Please reproduce each of the records below verbatim, character for character.

<<<<

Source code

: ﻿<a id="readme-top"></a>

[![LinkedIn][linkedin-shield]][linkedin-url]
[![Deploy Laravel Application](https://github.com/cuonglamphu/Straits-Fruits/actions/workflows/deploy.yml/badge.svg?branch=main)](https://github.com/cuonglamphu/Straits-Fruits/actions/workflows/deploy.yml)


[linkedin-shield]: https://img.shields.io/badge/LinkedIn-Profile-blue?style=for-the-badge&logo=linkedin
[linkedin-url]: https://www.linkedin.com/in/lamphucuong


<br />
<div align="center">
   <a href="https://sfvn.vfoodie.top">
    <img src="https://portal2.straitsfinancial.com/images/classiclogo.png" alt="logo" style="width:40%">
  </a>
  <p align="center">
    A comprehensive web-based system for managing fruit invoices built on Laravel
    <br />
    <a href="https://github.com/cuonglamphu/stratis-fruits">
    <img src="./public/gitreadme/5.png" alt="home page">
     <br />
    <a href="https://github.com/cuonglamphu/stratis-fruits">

>>>>

● Response area
Source code

: ﻿<a id="readme-top"></a>

[![LinkedIn][linkedin-shield]][linkedin-url]
[![Deploy Laravel Application](https://github.com/cuonglamphu/Straits-Fruits/actions/workflows/deploy.yml/badge.svg?branch=main)](https://github.com/cuonglamphu/Straits-Fruits/actions/workflows/deploy.yml)


[linkedin-shield]: https://img.shields.io/badge/LinkedIn-Profile-blue?style=for-the-badge&logo=linkedin
[linkedin-url]: https://www.linkedin.com/in/lamphucuong


<br />
<div align="center">
   <a href="https://sfvn.vfoodie.top">
    <img src="https://portal2.straitsfinancial.com/images/classiclogo.png" alt="logo" style="width:40%">
  </a>
  <p align="center">
    A comprehensive web-based system for managing fruit invoices built on Laravel
    <br />
    <a href="https://github.com/cuonglamphu/stratis-fruits">
    <img src="./public/gitreadme/5.png" alt="home page">
     <br />
    <a href="https://github.com/cuonglamphu/stratis-fruits">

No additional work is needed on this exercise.